Dealing with Categorical Variables - Lab

Introduction

In this lab, you'll explore the Ames Housing dataset for categorical variables, and you'll transform your data so you'll be able to use categorical data as predictors!

Objectives

You will be able to:

  • Determine whether variables are categorical or continuous
  • Use one hot encoding to create dummy variables
  • Describe why dummy variables are necessary

Importing the Ames Housing dataset

Let's start by importing the Ames Housing dataset from ames.csv into a pandas dataframe using pandas read_csv()

# Import your data

Now look at the first five rows of ames:

# Inspect the first few rows

Variable Descriptions

Look in data_description.txt for a full description of all variables.

A preview of some of the columns:

LotArea: Size of the lot in square feet

MSZoning: Identifies the general zoning classification of the sale.

   A	 Agriculture
   C	 Commercial
   FV	Floating Village Residential
   I	 Industrial
   RH	Residential High Density
   RL	Residential Low Density
   RP	Residential Low Density Park 
   RM	Residential Medium Density

OverallCond: Rates the overall condition of the house

   10	Very Excellent
   9	 Excellent
   8	 Very Good
   7	 Good
   6	 Above Average	
   5	 Average
   4	 Below Average	
   3	 Fair
   2	 Poor
   1	 Very Poor

KitchenQual: Kitchen quality

   Ex	Excellent
   Gd	Good
   TA	Typical/Average
   Fa	Fair
   Po	Poor

YrSold: Year Sold (YYYY)

SalePrice: Sale price of the house in dollars

Let's inspect all features using .describe() and .info()

# Use .describe()
# Use .info()

Plot Categorical Variables

Now, pick 6 categorical variables and plot them against SalePrice with a bar graph for each variable. All 6 bar graphs should be on the same figure.

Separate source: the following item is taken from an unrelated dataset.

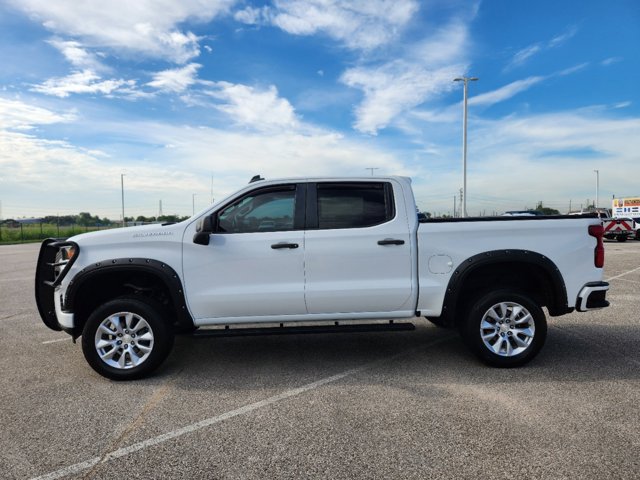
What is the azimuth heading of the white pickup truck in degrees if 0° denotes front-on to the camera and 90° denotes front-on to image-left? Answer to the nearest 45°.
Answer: approximately 90°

import matplotlib.pyplot as plt
%matplotlib inline

# Create bar plots

Create dummy variables

Create dummy variables for the six categorical features you chose remembering to drop the first. Drop the categorical columns that you used, concat the dummy columns to our continuous variables and asign it to a new variable ames_preprocessed

# Create dummy variables for your six categorical features

Summary

In this lab, you practiced your knowledge of categorical variables on the Ames Housing dataset! Specifically, you practiced distinguishing continuous and categorical data. You then created dummy variables using one hot encoding.